Felicia Burkhalter, director of school quality, provided an overview of RCD during the instructional update portion of the meeting.
“[RCD] focuses on building a culture of student responsibility,” Burkhalter said. “We are equipping teachers to talk to students so they can solve problems themselves,” instead of adults being the problem solvers.
She said the approach is about “empowering students and equipping them with what they need.”
Burkhalter said city schools received training in RCD in January and throughout the summer in preparation for full implementation at the start of this school year.
According to the RCD website, the program divides student behaviors into three levels. Level three behaviors, which Burkhalter said include “fighting and stealing,” trigger an automatic referral to administration, but with levels below that, the program aims to provide teachers with the skills to help the student take responsibility for the behavior.
Burkhalter said teachers can still choose to call administration for level one and two behaviors, which might include “cussing.”
“Admin will coach the teacher through it,” she explained.
Burkhalter said staff anticipated that behavior challenges would increase this year as a result of implementing and acclimating to the new system. She said that this year, incidents of physical violence are up throughout the division, and parent Holly Clark addressed this during her public comment earlier in the meeting.
“I want to talk about behavior and how it affects my children,” Clark said.
She said it’s her understanding that under RCD, administration only gets involved in discipline issues when there is “actual violence”—which she said her daughter, a second grader, has experienced in her classroom. But that leaves other disruptive behaviors up to the teachers, who become the “bad cops,” Clark said.

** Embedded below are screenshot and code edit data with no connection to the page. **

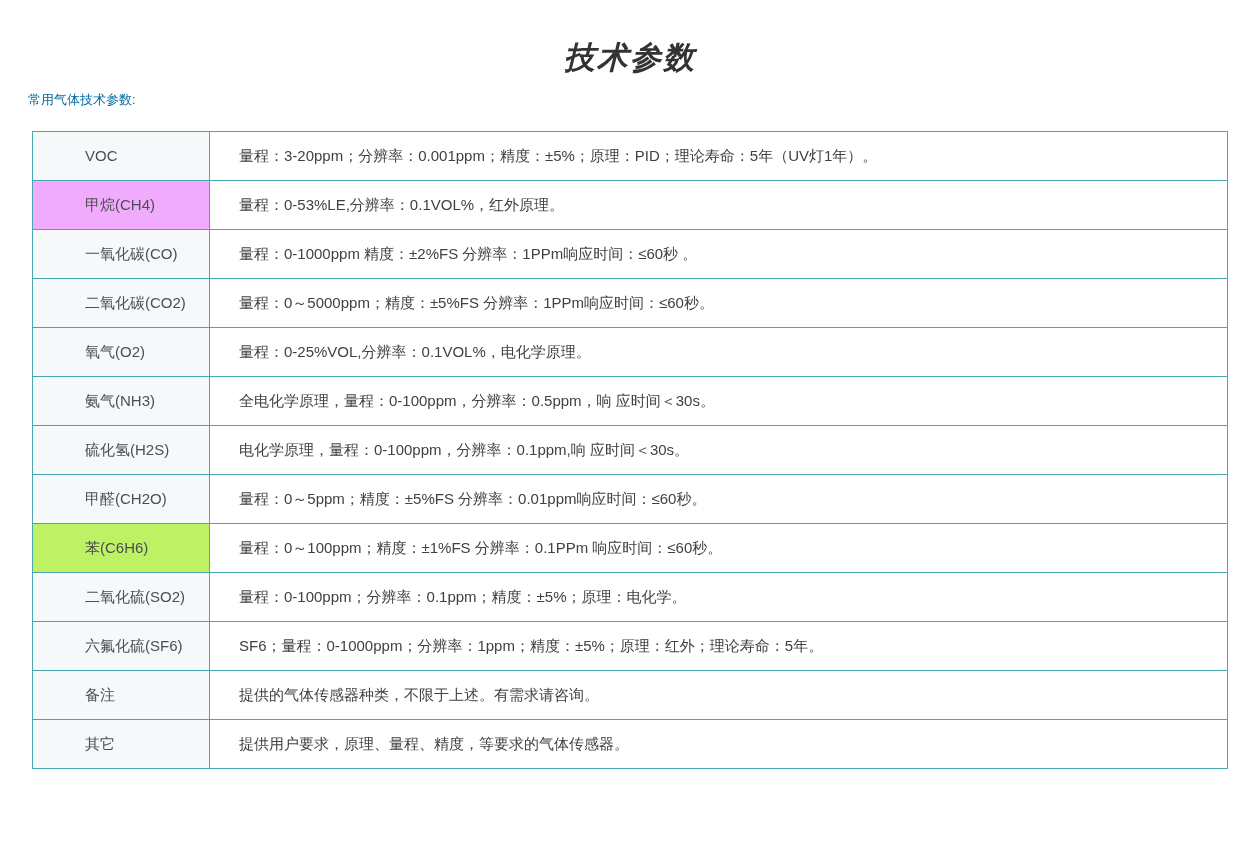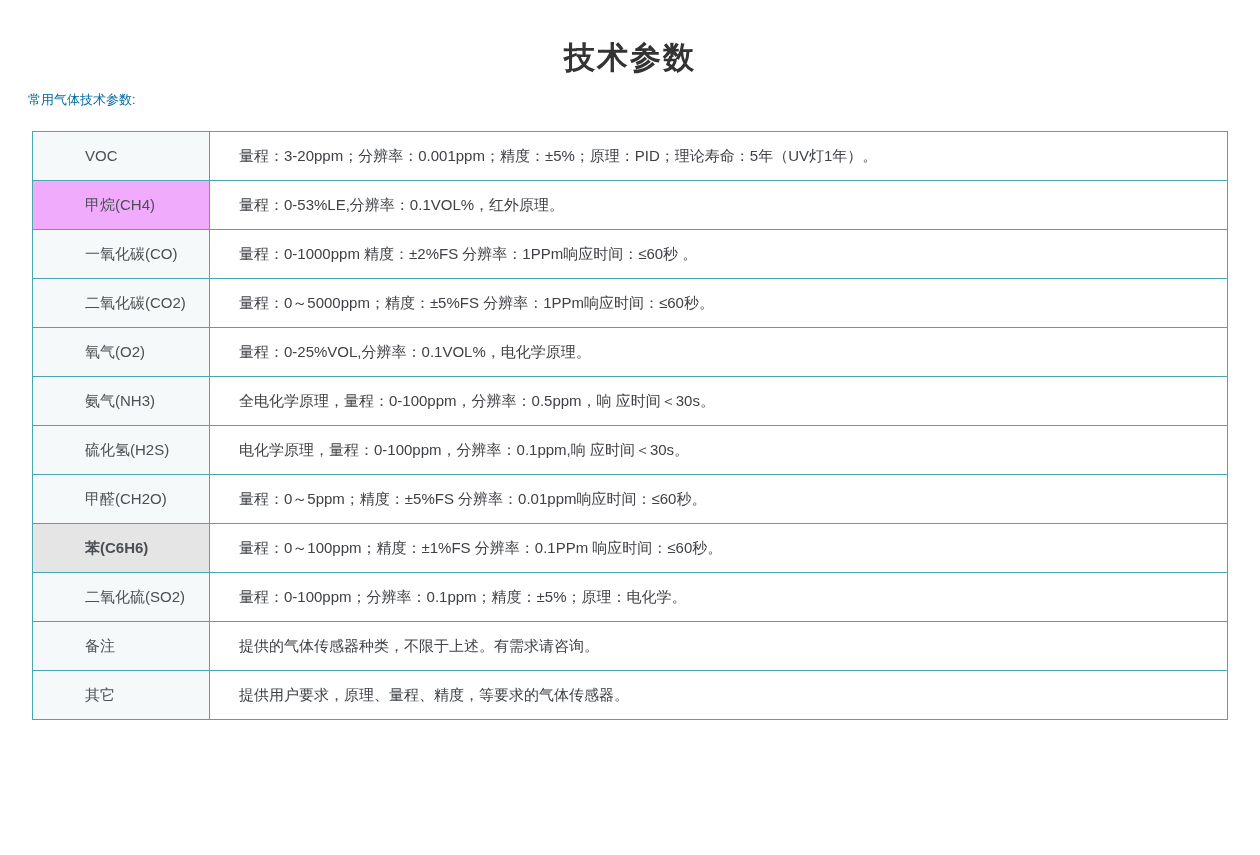--- a/index.html
+++ b/index.html
@@ -20,20 +20,21 @@
     }
     .title {
       text-align: center;
       font-size: 31px;
       font-weight: bold;
       color: #333333;
       letter-spacing: 2px;
       padding-top: 40px;
       line-height: 1.15;
       margin: 0;
+      font-style: italic;
     }
     .caption {
       margin: 16px 0 24px 28px;
       font-size: 13px;
       color: #0369a1;
       line-height: 1.2;
     }
     table.spec-table {
       border-collapse: collapse;
       margin-left: 32px;
@@ -105,30 +106,34 @@
     <td class="gas-cell" style="border-color: rgb(74, 167, 178); background: rgb(245, 249, 250);">硫化氢(H2S)</td>
     <td class="spec-cell" style="border-color: rgb(74, 167, 178);">电化学原理，量程：0-100ppm，分辨率：0.1ppm,响 应时间＜30s。</td>
   </tr>
 
   <tr>
     <td class="gas-cell" style="border-color: rgb(74, 167, 178); background: rgb(245, 249, 250);">甲醛(CH2O)</td>
     <td class="spec-cell" style="border-color: rgb(74, 167, 178);">量程：0～5ppm；精度：±5%FS 分辨率：0.01ppm响应时间：≤60秒。</td>
   </tr>
 
   <tr>
-    <td class="gas-cell" style="border-color: rgb(74, 167, 178); background: #e5e5e5; font-weight: bold;">苯(C6H6)</td>
+    <td class="gas-cell" style="border-color: rgb(74, 167, 178); background: #bef264;">苯(C6H6)</td>
     <td class="spec-cell" style="border-color: rgb(74, 167, 178);">量程：0～100ppm；精度：±1%FS 分辨率：0.1PPm 响应时间：≤60秒。</td>
   </tr>
 
 
   <tr>
     <td class="gas-cell" style="border-color: rgb(74, 167, 178); background: rgb(245, 249, 250);">二氧化硫(SO2)</td>
     <td class="spec-cell" style="border-color: rgb(74, 167, 178);">量程：0-100ppm；分辨率：0.1ppm；精度：±5%；原理：电化学。</td>
   </tr>
 
+  <tr>
+    <td class="gas-cell" style="border-color: rgb(74, 167, 178); background: rgb(245, 249, 250);">六氟化硫(SF6)</td>
+    <td class="spec-cell" style="border-color: rgb(74, 167, 178);">SF6；量程：0-1000ppm；分辨率：1ppm；精度：±5%；原理：红外；理论寿命：5年。</td>
+  </tr>
 
   <tr>
     <td class="gas-cell" style="border-color: rgb(74, 167, 178); background: rgb(245, 249, 250);">备注</td>
     <td class="spec-cell" style="border-color: rgb(74, 167, 178);">提供的气体传感器种类，不限于上述。有需求请咨询。</td>
   </tr>
 
   <tr>
     <td class="gas-cell" style="border-color: rgb(74, 167, 178); background: rgb(245, 249, 250);">其它</td>
     <td class="spec-cell" style="border-color: rgb(74, 167, 178);">提供用户要求，原理、量程、精度，等要求的气体传感器。</td>
   </tr>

“We’re losing a lot of teachers. I’m telling you that I’m worried. I want to make sure that you all understand the practicality of the programs you implement,” she said. “Read the exit interviews with teachers who are leaving.”
At-large School Board members Molly McFadden and Jarvis Bailey, Chair, also suggested that they are hearing concerns about discipline in the schools.
Bailey said the division’s student-teacher ratios, which staff presented earlier and which are in the normal range compared to other school divisions, don’t “jive with what I’m hearing.”
McFadden asked Burkhalter to provide the Board with more information about RCD.
Superintendent Marci Catlett said RCD was implemented “to standardize classroom management.”
“We wanted to initiate and adopt a division-wide program to help our children consistently,” she said. “As with everything, there are lots of complexities.”
Catlett reminded the Board and audience that Fredericksburg is the sixth most diverse school division in the state and that more than half of students are economically disadvantaged.
“We are dealing with what our children bring to the schoolhouse,” she said.
She said that both elementary schools are overcrowded by about 200 students and that next year, when Gladys West Elementary opens, enrollment at each school will be at about 550 students, which research says is the most effective learning environment for children.
“We are trying to live through this school year” to get to that place, Catlett said.